ACTION ITEM
Exactly reproduce the lines from the line that has "C3 =B, C2 A,2 | A,3 ^G, A,2 C2 | B,3" down to the last line of the entries, inclusive.
|---|
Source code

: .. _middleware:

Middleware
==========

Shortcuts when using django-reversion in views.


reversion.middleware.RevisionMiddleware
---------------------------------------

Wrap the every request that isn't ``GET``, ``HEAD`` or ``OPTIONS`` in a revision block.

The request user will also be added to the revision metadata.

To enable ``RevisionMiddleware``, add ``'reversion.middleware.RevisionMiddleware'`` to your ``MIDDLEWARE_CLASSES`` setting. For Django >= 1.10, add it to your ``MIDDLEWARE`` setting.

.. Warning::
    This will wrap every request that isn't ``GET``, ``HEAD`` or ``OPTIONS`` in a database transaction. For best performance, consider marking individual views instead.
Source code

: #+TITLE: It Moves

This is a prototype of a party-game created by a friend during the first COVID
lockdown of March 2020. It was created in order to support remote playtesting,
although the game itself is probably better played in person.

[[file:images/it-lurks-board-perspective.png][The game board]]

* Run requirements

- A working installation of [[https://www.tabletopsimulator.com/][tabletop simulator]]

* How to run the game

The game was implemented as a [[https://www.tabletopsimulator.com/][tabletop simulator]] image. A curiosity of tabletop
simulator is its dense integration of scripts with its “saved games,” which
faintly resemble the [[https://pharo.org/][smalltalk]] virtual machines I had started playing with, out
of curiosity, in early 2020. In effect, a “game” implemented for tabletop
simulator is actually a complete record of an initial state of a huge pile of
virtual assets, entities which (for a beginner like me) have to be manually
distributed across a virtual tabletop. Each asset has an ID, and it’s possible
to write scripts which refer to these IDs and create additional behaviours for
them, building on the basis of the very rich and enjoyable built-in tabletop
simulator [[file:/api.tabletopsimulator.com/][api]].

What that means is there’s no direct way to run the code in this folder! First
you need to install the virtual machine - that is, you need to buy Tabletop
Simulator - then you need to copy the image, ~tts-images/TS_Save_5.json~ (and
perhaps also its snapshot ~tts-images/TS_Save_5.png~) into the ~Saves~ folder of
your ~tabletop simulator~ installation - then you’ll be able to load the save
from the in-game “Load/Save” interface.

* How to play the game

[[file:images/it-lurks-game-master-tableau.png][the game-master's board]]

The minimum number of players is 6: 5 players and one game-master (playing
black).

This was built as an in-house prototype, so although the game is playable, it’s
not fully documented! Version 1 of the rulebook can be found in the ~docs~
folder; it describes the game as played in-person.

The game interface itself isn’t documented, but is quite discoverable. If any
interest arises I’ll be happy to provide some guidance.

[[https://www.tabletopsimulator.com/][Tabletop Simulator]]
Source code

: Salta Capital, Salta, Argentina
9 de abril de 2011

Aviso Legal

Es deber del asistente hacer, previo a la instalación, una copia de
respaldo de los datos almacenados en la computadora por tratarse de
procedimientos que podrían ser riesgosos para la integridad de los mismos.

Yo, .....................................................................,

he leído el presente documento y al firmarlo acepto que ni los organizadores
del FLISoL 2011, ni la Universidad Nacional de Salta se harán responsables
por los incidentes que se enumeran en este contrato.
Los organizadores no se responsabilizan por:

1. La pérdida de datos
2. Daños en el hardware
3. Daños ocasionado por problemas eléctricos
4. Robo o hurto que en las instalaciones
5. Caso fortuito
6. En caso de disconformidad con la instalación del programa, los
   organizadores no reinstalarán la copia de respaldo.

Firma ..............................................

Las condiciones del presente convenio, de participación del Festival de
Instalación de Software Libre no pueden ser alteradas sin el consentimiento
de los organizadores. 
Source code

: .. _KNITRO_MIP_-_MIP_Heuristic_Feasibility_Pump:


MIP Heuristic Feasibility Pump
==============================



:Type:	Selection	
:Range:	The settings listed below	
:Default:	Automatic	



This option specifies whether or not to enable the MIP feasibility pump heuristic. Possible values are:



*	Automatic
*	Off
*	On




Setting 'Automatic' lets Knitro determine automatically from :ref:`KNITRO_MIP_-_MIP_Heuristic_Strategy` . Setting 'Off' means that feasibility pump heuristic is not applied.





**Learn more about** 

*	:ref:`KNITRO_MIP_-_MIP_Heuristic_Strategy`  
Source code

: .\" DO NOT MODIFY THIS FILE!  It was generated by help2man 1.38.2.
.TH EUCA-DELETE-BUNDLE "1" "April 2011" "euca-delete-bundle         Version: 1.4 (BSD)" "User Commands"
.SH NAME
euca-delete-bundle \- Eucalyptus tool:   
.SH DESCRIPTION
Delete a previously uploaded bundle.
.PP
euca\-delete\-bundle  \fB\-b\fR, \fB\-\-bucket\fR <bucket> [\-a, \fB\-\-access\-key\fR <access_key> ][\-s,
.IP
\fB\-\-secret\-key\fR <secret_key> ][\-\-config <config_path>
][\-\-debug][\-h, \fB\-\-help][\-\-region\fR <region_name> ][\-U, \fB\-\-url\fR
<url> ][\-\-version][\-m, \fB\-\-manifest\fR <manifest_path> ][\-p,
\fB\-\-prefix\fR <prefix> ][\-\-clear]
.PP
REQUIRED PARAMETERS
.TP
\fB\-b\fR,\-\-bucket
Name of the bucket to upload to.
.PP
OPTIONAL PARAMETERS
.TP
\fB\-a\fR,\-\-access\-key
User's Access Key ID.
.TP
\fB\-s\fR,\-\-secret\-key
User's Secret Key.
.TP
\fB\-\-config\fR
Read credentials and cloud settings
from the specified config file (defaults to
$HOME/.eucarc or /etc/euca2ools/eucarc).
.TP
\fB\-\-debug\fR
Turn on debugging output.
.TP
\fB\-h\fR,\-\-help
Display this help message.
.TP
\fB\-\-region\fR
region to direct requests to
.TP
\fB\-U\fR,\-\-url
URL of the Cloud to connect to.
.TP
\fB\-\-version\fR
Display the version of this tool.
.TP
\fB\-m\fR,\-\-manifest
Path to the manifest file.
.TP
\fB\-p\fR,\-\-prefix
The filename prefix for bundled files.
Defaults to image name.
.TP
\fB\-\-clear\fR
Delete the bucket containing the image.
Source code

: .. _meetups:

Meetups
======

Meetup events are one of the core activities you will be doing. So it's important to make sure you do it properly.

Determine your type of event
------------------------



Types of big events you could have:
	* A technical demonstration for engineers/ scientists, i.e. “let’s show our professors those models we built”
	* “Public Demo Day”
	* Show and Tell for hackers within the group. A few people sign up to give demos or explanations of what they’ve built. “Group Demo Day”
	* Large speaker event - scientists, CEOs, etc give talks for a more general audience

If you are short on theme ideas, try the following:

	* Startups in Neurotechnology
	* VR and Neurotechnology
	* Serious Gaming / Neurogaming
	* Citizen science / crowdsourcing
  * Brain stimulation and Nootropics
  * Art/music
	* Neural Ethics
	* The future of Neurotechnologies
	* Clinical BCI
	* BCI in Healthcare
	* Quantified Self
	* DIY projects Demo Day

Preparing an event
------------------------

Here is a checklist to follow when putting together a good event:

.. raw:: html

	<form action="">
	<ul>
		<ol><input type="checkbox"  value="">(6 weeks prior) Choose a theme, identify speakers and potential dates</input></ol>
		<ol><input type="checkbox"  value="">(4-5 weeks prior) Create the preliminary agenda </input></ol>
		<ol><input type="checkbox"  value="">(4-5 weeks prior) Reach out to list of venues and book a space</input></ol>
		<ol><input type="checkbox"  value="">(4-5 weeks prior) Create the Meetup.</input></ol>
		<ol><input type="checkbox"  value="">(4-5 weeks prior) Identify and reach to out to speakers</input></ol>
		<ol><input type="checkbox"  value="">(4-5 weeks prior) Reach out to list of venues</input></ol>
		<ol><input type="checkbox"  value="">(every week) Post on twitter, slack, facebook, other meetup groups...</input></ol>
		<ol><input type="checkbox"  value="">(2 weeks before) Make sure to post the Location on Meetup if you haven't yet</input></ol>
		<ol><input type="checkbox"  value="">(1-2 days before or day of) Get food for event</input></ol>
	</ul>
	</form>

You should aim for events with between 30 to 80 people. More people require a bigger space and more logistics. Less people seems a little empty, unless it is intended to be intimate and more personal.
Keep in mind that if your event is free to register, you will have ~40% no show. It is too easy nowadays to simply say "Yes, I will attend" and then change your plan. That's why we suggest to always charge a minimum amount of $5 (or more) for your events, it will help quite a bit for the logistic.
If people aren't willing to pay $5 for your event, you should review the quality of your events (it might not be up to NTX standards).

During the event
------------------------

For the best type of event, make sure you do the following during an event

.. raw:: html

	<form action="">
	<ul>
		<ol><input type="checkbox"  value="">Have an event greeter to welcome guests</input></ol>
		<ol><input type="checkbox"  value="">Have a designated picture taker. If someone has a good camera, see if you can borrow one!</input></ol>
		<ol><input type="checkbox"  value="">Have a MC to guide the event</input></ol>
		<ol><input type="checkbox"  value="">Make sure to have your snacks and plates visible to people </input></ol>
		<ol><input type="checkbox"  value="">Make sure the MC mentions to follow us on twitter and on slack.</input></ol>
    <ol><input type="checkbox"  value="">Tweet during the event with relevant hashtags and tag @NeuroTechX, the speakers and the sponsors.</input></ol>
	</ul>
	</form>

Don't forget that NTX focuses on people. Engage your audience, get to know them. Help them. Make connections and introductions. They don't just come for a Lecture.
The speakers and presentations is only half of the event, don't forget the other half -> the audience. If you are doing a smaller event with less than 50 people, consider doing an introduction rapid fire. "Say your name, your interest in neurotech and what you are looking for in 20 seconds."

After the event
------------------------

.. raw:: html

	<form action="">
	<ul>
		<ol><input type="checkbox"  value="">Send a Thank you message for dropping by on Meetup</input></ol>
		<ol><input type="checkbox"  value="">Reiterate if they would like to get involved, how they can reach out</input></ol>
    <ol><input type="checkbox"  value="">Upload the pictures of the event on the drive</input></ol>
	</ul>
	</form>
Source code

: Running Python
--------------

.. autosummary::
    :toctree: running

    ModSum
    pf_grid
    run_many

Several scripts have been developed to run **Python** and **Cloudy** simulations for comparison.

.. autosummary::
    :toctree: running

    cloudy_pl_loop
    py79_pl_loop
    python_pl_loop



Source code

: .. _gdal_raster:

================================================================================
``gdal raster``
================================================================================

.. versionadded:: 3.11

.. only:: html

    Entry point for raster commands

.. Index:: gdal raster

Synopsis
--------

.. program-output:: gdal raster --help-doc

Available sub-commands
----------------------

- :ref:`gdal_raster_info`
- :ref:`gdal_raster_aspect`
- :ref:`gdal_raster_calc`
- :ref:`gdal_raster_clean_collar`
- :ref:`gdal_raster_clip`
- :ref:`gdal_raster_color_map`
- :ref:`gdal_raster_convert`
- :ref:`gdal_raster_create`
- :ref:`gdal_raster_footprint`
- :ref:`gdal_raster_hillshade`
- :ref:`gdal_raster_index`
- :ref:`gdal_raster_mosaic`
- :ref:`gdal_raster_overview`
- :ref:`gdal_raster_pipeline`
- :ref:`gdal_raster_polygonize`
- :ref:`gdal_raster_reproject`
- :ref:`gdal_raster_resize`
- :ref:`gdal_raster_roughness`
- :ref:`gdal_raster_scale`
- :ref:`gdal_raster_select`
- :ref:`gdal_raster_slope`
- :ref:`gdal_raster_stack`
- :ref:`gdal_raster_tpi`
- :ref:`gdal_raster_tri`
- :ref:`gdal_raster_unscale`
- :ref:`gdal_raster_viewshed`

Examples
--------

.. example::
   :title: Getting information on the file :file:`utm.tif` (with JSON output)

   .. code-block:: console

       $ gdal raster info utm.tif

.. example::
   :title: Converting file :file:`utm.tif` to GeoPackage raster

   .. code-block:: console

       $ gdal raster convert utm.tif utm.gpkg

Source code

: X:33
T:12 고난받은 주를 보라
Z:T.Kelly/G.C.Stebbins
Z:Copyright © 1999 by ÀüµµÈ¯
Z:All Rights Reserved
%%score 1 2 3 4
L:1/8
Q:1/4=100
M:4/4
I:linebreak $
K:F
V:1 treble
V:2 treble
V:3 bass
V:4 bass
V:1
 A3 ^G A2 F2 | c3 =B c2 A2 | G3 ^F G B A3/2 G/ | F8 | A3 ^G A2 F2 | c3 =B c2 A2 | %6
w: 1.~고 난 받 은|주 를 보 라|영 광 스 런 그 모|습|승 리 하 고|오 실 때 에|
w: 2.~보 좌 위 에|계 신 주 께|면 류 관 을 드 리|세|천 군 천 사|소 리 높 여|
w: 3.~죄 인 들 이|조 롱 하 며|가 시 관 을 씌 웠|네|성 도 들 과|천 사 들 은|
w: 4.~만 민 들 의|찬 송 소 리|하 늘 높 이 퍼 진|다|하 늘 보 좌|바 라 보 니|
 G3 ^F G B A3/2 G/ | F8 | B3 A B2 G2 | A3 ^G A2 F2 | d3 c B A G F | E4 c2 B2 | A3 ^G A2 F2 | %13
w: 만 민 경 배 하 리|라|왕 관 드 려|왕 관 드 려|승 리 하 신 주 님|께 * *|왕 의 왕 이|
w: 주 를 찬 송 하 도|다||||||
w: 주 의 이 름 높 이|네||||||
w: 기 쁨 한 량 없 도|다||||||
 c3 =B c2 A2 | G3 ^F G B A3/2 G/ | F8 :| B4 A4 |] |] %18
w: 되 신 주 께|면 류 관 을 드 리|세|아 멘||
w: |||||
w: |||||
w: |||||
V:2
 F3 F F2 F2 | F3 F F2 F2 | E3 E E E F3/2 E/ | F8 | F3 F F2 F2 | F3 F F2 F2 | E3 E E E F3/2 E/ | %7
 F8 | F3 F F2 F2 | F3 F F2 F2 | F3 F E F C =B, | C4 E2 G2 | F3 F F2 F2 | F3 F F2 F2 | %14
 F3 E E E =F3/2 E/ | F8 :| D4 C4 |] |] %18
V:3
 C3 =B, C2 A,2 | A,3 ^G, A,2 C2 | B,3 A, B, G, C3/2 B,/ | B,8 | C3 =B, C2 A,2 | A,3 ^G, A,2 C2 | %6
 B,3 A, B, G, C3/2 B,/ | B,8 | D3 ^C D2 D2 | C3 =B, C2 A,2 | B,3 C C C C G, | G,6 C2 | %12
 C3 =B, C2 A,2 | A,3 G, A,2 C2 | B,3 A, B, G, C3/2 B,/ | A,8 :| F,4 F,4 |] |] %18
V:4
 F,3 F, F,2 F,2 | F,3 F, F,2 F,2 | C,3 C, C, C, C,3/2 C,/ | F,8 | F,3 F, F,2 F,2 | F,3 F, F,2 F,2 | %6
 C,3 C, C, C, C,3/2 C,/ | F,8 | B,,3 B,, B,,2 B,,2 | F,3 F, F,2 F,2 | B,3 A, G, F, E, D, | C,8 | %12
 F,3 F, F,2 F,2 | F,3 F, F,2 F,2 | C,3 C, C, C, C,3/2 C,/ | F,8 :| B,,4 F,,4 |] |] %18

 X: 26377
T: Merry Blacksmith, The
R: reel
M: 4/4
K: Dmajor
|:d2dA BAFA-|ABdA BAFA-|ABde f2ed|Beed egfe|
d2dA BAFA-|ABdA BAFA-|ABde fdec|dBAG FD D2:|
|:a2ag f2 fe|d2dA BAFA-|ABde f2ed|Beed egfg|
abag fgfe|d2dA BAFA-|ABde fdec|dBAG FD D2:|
|---|
EXERCISE RESULT
 C3 =B, C2 A,2 | A,3 ^G, A,2 C2 | B,3 A, B, G, C3/2 B,/ | B,8 | C3 =B, C2 A,2 | A,3 ^G, A,2 C2 | %6
 B,3 A, B, G, C3/2 B,/ | B,8 | D3 ^C D2 D2 | C3 =B, C2 A,2 | B,3 C C C C G, | G,6 C2 | %12
 C3 =B, C2 A,2 | A,3 G, A,2 C2 | B,3 A, B, G, C3/2 B,/ | A,8 :| F,4 F,4 |] |] %18
V:4
 F,3 F, F,2 F,2 | F,3 F, F,2 F,2 | C,3 C, C, C, C,3/2 C,/ | F,8 | F,3 F, F,2 F,2 | F,3 F, F,2 F,2 | %6
 C,3 C, C, C, C,3/2 C,/ | F,8 | B,,3 B,, B,,2 B,,2 | F,3 F, F,2 F,2 | B,3 A, G, F, E, D, | C,8 | %12
 F,3 F, F,2 F,2 | F,3 F, F,2 F,2 | C,3 C, C, C, C,3/2 C,/ | F,8 :| B,,4 F,,4 |] |] %18

 X: 26377
T: Merry Blacksmith, The
R: reel
M: 4/4
K: Dmajor
|:d2dA BAFA-|ABdA BAFA-|ABde f2ed|Beed egfe|
d2dA BAFA-|ABdA BAFA-|ABde fdec|dBAG FD D2:|
|:a2ag f2 fe|d2dA BAFA-|ABde f2ed|Beed egfg|
abag fgfe|d2dA BAFA-|ABde fdec|dBAG FD D2:|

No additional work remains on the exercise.